17. A decoding method, characterized in that, include: Obtain the first sequence to be decoded; The number of segments (C) is determined based on a first threshold, which is related to the maximum length of the output of the distribution matcher. Based on the number of segments, the first sequence to be decoded is segmented to obtain C second sequences to be decoded.
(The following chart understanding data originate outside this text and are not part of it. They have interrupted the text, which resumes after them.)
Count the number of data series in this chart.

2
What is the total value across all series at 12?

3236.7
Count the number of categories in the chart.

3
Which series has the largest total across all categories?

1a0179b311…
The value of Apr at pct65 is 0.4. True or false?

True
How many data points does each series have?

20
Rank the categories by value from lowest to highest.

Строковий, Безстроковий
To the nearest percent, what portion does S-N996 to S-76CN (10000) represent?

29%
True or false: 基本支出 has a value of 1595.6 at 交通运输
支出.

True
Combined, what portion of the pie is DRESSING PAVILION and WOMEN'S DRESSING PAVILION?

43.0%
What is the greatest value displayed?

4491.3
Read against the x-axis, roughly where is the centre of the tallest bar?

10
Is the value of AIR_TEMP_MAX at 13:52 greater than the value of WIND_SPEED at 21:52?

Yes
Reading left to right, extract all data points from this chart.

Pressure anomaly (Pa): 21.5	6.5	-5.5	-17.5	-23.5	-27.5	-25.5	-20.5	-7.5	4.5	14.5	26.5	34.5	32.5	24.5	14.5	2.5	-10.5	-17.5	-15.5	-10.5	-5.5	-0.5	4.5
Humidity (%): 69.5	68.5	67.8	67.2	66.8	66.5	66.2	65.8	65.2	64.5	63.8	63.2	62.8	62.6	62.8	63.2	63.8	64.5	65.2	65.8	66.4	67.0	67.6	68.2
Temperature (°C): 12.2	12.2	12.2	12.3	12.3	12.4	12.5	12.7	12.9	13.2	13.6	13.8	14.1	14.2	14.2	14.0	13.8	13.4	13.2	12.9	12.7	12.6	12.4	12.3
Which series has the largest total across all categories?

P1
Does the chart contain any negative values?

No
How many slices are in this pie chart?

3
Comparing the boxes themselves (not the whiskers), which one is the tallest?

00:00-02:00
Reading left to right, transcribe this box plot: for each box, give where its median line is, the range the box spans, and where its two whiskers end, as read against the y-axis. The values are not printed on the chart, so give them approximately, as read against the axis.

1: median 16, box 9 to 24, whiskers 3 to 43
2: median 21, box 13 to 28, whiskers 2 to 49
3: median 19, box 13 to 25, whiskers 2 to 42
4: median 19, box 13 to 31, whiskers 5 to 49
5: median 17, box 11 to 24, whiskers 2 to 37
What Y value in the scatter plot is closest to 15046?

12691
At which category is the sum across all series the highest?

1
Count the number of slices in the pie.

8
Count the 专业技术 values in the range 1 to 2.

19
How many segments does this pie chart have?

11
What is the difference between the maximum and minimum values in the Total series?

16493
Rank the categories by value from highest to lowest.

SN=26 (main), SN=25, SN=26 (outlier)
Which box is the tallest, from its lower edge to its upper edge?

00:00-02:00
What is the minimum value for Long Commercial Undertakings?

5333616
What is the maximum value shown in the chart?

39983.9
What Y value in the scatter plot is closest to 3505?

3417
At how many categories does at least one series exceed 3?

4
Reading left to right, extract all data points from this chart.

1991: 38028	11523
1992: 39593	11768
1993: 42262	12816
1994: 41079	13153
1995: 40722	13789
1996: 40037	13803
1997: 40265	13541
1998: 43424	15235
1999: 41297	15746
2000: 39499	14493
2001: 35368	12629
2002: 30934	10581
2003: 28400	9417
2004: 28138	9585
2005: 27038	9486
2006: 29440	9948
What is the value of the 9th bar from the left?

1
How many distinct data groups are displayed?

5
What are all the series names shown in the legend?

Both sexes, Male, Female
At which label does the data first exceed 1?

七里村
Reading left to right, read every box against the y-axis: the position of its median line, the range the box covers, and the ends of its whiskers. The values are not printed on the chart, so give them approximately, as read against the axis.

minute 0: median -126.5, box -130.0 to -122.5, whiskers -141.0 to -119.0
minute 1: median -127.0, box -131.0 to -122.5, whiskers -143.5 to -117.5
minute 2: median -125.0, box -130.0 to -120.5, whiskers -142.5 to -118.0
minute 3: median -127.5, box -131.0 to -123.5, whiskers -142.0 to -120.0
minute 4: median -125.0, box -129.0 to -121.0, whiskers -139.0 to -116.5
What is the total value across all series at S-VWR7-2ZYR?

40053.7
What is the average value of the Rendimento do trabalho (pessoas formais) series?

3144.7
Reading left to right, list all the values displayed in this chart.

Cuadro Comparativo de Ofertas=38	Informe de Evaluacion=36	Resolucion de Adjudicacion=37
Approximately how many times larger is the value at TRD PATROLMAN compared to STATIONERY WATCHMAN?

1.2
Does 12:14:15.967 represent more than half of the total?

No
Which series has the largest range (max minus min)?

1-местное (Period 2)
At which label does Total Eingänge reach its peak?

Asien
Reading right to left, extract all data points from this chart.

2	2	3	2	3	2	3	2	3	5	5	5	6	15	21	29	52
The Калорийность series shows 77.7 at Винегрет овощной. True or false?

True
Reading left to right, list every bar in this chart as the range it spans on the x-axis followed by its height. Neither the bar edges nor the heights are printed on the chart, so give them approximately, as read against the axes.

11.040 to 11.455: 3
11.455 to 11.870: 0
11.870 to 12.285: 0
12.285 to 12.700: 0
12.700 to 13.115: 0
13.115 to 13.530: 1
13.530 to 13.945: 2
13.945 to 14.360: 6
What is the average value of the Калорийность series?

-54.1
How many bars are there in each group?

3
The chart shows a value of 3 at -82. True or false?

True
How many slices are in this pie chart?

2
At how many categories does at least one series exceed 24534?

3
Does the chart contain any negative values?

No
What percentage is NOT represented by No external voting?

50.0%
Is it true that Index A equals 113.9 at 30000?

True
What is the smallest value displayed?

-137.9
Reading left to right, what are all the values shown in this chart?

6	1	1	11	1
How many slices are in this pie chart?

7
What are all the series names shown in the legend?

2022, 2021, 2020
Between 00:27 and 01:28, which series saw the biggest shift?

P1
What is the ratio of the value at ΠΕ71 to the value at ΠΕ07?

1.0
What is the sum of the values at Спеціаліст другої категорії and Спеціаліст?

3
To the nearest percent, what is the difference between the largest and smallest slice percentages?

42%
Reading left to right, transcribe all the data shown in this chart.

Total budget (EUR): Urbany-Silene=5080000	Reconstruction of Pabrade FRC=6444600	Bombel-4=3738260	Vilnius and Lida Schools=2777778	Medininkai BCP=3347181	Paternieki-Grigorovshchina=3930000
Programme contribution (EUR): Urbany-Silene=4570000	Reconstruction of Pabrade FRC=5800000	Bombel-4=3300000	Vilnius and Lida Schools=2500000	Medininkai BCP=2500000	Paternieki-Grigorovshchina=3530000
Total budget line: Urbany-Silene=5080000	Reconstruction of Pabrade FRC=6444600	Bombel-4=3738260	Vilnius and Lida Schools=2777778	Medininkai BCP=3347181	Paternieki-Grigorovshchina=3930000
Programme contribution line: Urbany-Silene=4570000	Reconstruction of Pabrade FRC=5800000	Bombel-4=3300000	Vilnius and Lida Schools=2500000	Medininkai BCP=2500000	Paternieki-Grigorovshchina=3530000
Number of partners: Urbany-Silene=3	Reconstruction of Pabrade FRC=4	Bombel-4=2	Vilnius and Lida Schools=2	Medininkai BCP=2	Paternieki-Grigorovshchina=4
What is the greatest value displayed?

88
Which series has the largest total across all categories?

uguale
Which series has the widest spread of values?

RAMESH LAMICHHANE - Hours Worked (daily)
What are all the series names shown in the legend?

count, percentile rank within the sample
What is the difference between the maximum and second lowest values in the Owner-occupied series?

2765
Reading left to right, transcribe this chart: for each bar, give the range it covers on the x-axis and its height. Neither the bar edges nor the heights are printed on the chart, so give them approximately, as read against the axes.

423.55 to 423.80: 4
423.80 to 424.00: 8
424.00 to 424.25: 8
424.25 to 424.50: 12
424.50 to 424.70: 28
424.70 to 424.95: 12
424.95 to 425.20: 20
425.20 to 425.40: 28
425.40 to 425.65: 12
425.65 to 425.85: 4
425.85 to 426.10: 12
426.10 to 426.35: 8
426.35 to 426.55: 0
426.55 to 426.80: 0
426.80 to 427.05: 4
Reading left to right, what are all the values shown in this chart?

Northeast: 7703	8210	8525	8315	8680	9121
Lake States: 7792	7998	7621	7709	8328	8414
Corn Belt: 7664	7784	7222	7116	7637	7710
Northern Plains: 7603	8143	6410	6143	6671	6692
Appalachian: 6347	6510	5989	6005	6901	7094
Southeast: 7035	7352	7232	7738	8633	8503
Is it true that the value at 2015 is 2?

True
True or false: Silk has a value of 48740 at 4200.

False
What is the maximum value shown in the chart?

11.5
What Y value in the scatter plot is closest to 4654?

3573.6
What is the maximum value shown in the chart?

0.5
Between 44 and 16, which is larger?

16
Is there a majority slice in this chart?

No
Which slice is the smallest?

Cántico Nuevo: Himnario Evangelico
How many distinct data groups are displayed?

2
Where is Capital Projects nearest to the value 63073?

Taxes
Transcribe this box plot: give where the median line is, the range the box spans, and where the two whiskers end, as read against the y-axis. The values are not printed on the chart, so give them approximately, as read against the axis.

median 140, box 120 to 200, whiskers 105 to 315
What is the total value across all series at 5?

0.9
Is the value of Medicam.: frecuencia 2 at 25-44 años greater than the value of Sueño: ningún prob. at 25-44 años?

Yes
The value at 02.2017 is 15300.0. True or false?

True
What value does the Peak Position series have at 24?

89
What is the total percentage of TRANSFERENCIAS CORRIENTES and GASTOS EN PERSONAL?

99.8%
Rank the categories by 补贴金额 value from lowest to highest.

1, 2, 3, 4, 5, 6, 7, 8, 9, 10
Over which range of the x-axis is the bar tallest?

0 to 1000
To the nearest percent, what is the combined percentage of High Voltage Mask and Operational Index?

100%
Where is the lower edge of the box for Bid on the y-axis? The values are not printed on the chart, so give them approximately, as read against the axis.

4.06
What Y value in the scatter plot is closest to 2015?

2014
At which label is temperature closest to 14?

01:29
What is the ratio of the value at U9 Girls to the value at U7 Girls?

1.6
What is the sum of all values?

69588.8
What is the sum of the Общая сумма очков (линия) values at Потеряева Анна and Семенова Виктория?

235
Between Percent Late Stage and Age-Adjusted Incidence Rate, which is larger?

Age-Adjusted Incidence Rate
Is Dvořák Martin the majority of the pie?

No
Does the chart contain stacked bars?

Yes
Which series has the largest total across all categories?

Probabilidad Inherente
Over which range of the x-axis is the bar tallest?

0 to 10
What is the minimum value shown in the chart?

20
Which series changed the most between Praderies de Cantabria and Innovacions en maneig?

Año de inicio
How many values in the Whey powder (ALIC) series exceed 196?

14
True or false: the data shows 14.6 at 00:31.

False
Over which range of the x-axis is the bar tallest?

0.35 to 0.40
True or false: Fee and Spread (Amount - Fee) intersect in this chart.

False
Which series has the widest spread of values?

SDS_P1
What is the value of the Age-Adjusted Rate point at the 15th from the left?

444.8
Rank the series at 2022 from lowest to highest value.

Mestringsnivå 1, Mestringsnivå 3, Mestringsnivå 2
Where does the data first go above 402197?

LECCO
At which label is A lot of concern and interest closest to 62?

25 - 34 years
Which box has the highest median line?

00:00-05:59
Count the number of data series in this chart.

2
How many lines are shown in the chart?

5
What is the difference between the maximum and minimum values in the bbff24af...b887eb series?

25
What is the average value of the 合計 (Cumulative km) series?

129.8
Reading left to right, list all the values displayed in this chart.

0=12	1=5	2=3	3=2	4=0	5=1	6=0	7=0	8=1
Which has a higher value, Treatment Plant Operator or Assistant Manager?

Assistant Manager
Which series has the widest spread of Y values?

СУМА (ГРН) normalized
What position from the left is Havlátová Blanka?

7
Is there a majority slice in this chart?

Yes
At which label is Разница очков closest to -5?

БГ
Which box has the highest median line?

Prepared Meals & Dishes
Channel decoding is performed on C second sequences to be decoded to obtain the decoded bit sequence.
18. A communication device, characterized in that, The device includes a processor and an interface circuit, wherein the processor is configured to communicate with other devices via the interface circuit and implement the method of any one of claims 1, 3 to 13, or the method of any one of claims 2 to 13, or the method of any one of claims 14 to 16, or the method of claim 17.
19. The apparatus as claimed in claim 18, characterized in that, The communication device further includes a memory for storing computer programs or instructions, which, when executed by the processor, implement the method of any one of claims 1, 3 to 13, or the method of any one of claims 2 to 13, or the method of any one of claims 14 to 16, or the method of claim 17.
20. A communication device, characterized in that, It includes modules for implementing the method of any one of claims 1, 3 to 13, or modules for implementing the method of any one of claims 2 to 13, or modules for implementing the method of any one of claims 14 to 16, or modules for implementing the method of claim 17.
21. A communication device, characterized in that, The device includes a processor coupled to a memory storing a computer program; the processor is configured to invoke part or all of the computer program in the memory to implement the method of any one of claims 1, 3 to 13, or the method of any one of claims 2 to 13, or the method of any one of claims 14 to 16, or the method of claim 17.
22. A computer program product, characterized in that, The computer program product includes instructions that, when executed, implement the method of any one of claims 1, 3 to 13, or the method of any one of claims 2 to 13, or the method of any one of claims 14 to 16, or the method of claim 17.
23. A computer-readable storage medium, characterized in that, The storage medium stores a computer program or instructions that, when executed, implement the method of any one of claims 1, 3 to 13, or the method of any one of claims 2 to 13, or the method of any one of claims 14 to 16, or the method of claim 17.
24. A chip, characterized in that, The chip includes a processor, which is configured to implement the method of any one of claims 1, 3 to 13, or the method of any one of claims 2 to 13, or the method of any one of claims 14 to 16, or the method of claim 17.
25. A communication system, characterized in that, It includes a first communication device for implementing the method of any one of claims 1, 3 to 13, and a second communication device for implementing the method of any one of claims 2 to 13.
26. A communication system, characterized in that, It includes a first communication device for implementing the method of any one of claims 14 to 16, and a second communication device for implementing the method of claim 17.